Aquela que afasta as dores
É quase meia noite. O luar ainda derrama o brilho prateado, esparramando uma luminosidade difusa nesse terreno repleto de umidade. Os sons da noite continuam seu ritmo, o coaxar une-se aos silvos, zumbidos, chiados e cicios. A barulheira do local bem povoado vai se tornar a sinfonia para algo espetacular.
Um pequeníssimo ponto marrom desenvolve-se lentamente. Algo verde sai aos poucos de uma redoma natural, estende-se para receber o oxigênio, respirando avidamente. Um ser vivo em sua essência busca a claridade do céu para iniciar a jornada que não será tão tranquila, contudo, saberá o que fazer.
Ela é diferente. Nada em sua natureza é comum ou ordinário. Quem a vê tem duas alternativas: ou odeia ou ama. Dispõe de aparência intrigante. Não pode ser tocada sem qualquer propósito, pois a esta criatura é vedado gastar energia sem necessidade. No entanto, cotidianamente irá perceber que o instinto de sobrevivência ditará o comportamento diário.
Tendo o nome retirado diretamente do latim, Nepenthes significa “aquela que afasta as dores”, ou seja, aparenta ser uma criatura cheia de candura e docilidade. Possui um magnetismo irresistível e por isso consegue atrair espécimes incautos de maneira fácil e veloz. Tal fato a faz sentir-se altiva, superior a quem está ao lado. Até entende ser agraciada com uma característica peculiar – há restrição ao consumo de água, só pode ingerir se for destilada. O que a torna extremamente diferente é um desenvolvimento célere, em poucos minutos percebe-se pronta para caçar.
Nesse instante, experimenta a sensação de habitar num lugar magnífico. É invadida pelos odores dos animais próprios daquele ambiente acolhedor, cheio de barulhos diversos, mas que permitem uma calmaria interior, favorecendo um plano que elabora sem delongas. Apesar da baixa estatura, apenas quinze centímetros, tem certeza de sua capacidade para viver de forma independente.
Em breve provocará o ponto final à existência de alguém. Não vai esperar nem vacilar no momento certo. Nasceu com esse objetivo primitivo: uma assassina disposta a ultrapassar melindres, presentes nos fracos, nos tímidos e nos insignificantes. Outra vez aspira os cheiros encantadores, encara o alvo e sabe que a presteza das ações seguintes irá mudar de vez seu rumo. Será sua estreia num mundo onde os mais espertos sempre vencem.
Analisa a aparência intrínseca ao seu eu, é linda e fascinante, a silhueta perfeita para sua sobrevivência. Seus membros modificados irão atrair a presa com uma substância líquida escorregadia e doce. Chegou a hora esperada ansiosamente. Aquele serzinho se aproxima perigosamente, o que é ótimo para ela. Ele pousa na borda da folha, cai no interior do meu corpo e a magia acontece: o suco gástrico entra em ação e o inseto é digerido completamente!

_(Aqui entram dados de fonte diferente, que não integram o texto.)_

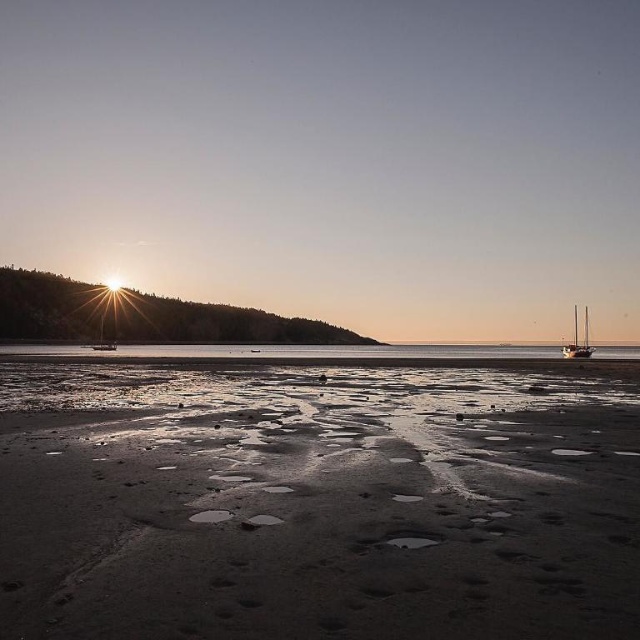
Is damp sand at center wider than wooden sailboat at right?

No, damp sand at center is not wider than wooden sailboat at right.

Can you confirm if damp sand at center is taller than wooden sailboat at right?

In fact, damp sand at center may be shorter than wooden sailboat at right.

Is point (49, 522) behind point (573, 305)?

No, (49, 522) is in front of (573, 305).

Where is `damp sand at center`? Image resolution: width=640 pixels, height=640 pixels. damp sand at center is located at coordinates (317, 502).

Um deleite indescritível apodera-se dela. O entendimento de que sua vida a partir de agora será assim, experienciando a captura, dia após dia, rigorosamente, sem falhar e sem temer. Nada será capaz de fugir à intensidade da sedução das suas folhas, de formato perfeito e intrigante, uma urna, ou um jarro, para os mais românticos. Nenhum aracnídeo, anfíbio, pequeno roedor ou inseto poderá escapar da sua armadilha intoxicante.
Contempla o ambiente ao derredor: um brejo de mata abundante com plantas de pequeno porte numa seletividade ambiental invejável. Ela se delicia no entorno de um solo adequado, que possibilita a elevada diversidade “não arbórea”, porém, apesar desse fato, as companheiras na comunidade vegetal a compreendem e a animam. Nepenthes é uma planta carnívora e nasceu para ser incomparável.
p.s. Este conto foi originalmente publicado na Revista Histórias de Lugar Nenhum, edição 22.